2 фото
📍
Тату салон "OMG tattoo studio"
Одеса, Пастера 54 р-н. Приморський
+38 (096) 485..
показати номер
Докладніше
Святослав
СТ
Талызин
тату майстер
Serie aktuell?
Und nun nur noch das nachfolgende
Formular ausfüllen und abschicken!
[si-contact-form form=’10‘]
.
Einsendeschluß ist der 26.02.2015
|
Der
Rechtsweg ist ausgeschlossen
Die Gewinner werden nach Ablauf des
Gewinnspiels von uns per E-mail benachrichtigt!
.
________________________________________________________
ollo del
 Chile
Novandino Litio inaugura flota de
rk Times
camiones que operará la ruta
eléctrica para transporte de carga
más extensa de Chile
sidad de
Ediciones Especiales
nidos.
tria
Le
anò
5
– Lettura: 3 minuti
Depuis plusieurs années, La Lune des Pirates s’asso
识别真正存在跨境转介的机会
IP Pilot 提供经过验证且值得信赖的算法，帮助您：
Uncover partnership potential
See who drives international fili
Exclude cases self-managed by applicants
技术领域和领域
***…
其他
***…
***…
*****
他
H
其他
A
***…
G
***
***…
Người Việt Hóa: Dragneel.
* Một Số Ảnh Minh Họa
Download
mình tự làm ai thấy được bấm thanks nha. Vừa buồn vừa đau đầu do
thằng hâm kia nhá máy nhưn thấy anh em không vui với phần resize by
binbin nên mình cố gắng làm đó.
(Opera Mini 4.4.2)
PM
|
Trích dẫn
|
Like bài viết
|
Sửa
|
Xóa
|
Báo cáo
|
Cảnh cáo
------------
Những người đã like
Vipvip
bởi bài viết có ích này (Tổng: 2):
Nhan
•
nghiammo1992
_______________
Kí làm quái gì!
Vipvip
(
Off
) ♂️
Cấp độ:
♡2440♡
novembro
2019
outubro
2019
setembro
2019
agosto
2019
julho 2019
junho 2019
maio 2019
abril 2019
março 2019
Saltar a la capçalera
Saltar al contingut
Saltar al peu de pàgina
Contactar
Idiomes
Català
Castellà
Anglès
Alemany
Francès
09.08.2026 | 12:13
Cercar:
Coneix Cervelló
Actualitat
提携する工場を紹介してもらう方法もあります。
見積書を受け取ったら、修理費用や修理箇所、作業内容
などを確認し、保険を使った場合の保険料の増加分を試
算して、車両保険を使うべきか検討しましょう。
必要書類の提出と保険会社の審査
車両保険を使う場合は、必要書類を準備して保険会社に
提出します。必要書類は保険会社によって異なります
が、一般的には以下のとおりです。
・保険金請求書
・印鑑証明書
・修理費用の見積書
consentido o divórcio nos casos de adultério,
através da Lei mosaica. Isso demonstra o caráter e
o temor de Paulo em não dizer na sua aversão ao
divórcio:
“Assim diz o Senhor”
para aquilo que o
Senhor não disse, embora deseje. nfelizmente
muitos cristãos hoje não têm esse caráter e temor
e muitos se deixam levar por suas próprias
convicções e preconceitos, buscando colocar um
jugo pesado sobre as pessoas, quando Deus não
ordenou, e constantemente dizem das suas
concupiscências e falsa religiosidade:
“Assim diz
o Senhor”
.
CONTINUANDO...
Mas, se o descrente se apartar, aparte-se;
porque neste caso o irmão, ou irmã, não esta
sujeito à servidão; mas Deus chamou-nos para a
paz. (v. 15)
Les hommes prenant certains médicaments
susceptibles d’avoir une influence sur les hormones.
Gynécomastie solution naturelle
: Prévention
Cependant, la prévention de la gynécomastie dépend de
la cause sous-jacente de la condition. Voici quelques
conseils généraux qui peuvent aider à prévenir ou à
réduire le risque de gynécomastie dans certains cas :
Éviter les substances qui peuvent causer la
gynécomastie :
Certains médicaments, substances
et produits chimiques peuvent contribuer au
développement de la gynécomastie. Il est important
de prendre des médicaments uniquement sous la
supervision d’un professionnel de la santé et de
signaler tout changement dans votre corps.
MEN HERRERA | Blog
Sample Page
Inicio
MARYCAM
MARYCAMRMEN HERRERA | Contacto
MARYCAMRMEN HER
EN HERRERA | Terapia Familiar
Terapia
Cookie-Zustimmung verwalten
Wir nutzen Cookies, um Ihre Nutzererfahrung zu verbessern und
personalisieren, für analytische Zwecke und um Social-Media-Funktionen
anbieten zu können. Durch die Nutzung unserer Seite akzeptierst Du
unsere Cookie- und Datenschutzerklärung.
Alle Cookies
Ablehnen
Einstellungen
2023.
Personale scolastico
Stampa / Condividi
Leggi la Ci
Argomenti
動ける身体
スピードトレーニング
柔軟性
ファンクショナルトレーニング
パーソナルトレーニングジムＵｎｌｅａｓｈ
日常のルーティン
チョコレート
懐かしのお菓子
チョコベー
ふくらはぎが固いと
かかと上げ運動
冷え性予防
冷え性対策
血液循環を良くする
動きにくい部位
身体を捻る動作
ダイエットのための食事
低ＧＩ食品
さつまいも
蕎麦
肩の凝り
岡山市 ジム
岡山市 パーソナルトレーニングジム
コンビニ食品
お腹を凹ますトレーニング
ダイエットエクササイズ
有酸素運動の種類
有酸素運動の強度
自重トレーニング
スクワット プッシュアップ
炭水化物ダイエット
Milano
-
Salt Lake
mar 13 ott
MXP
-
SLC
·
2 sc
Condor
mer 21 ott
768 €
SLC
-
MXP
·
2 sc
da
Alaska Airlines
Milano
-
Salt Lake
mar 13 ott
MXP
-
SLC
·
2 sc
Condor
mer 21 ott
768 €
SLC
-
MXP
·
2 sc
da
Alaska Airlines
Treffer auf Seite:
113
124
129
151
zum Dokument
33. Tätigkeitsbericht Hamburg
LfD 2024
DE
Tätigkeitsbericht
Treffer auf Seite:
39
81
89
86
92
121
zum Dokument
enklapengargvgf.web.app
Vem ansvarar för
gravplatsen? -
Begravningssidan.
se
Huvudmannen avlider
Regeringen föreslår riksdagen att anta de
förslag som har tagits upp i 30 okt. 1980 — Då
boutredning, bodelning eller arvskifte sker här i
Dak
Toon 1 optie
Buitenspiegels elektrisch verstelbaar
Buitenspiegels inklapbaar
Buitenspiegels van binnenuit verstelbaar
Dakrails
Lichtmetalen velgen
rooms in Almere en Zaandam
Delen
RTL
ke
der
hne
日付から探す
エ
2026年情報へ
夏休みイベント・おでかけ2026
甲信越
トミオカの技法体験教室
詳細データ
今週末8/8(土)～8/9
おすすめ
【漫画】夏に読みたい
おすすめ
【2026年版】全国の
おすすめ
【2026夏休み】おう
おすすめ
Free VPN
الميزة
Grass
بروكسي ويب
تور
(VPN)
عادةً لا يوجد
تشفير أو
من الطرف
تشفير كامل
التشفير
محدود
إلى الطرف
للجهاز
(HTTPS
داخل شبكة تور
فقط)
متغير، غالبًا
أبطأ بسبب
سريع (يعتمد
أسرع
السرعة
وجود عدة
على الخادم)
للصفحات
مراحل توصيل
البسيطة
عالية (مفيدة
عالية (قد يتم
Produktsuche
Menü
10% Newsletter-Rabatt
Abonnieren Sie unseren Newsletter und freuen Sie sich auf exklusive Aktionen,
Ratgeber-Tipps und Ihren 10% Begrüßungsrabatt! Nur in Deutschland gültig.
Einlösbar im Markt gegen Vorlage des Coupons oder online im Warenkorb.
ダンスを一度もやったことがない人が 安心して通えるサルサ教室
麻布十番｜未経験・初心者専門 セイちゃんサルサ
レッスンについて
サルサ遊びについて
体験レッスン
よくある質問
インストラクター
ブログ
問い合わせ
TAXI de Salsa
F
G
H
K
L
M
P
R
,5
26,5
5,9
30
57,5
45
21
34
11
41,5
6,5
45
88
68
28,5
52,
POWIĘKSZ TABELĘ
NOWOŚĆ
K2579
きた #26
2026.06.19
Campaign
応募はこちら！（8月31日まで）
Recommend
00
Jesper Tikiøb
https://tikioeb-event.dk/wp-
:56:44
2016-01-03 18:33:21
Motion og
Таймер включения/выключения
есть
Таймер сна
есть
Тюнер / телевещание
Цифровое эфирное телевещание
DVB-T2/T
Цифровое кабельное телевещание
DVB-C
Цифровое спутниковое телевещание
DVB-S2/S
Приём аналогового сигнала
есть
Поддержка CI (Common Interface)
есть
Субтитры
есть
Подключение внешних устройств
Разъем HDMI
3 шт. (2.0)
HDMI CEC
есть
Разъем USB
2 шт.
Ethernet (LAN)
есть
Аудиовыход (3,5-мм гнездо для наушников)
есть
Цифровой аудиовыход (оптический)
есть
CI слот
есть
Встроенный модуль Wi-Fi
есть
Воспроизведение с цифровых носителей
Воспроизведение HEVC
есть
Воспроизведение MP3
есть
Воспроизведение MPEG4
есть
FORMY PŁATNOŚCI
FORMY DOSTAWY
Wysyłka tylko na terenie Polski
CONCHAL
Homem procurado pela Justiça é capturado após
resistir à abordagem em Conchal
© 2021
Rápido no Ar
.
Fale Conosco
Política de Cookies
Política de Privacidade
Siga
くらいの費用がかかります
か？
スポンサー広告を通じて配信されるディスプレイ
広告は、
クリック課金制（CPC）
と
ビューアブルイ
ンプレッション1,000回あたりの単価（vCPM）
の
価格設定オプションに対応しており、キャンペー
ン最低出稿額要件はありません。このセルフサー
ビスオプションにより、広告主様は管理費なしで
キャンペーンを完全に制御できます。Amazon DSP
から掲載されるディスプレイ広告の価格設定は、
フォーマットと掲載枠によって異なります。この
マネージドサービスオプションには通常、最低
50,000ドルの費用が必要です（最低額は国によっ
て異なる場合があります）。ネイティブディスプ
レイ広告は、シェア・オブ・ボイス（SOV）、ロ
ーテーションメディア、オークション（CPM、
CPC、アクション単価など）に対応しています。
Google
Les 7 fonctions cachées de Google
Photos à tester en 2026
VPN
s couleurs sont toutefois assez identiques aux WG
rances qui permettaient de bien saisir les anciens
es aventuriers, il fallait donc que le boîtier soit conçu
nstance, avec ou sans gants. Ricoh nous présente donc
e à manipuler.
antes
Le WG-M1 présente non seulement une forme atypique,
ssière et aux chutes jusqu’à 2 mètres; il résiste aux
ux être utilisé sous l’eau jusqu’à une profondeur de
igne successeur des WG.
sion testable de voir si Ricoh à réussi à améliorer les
===============
### TASK INSTRUCTIONS
Retype the records from the first line through the line containing "Die Gewinner werden nach Ablauf des", including that line, and reproduce each line character for character.

### SOLUTION TO THIS PROBLEM
2 фото
📍
Тату салон "OMG tattoo studio"
Одеса, Пастера 54 р-н. Приморський
+38 (096) 485..
показати номер
Докладніше
Святослав
СТ
Талызин
тату майстер
Serie aktuell?
Und nun nur noch das nachfolgende
Formular ausfüllen und abschicken!
[si-contact-form form=’10‘]
.
Einsendeschluß ist der 26.02.2015
|
Der
Rechtsweg ist ausgeschlossen
Die Gewinner werden nach Ablauf des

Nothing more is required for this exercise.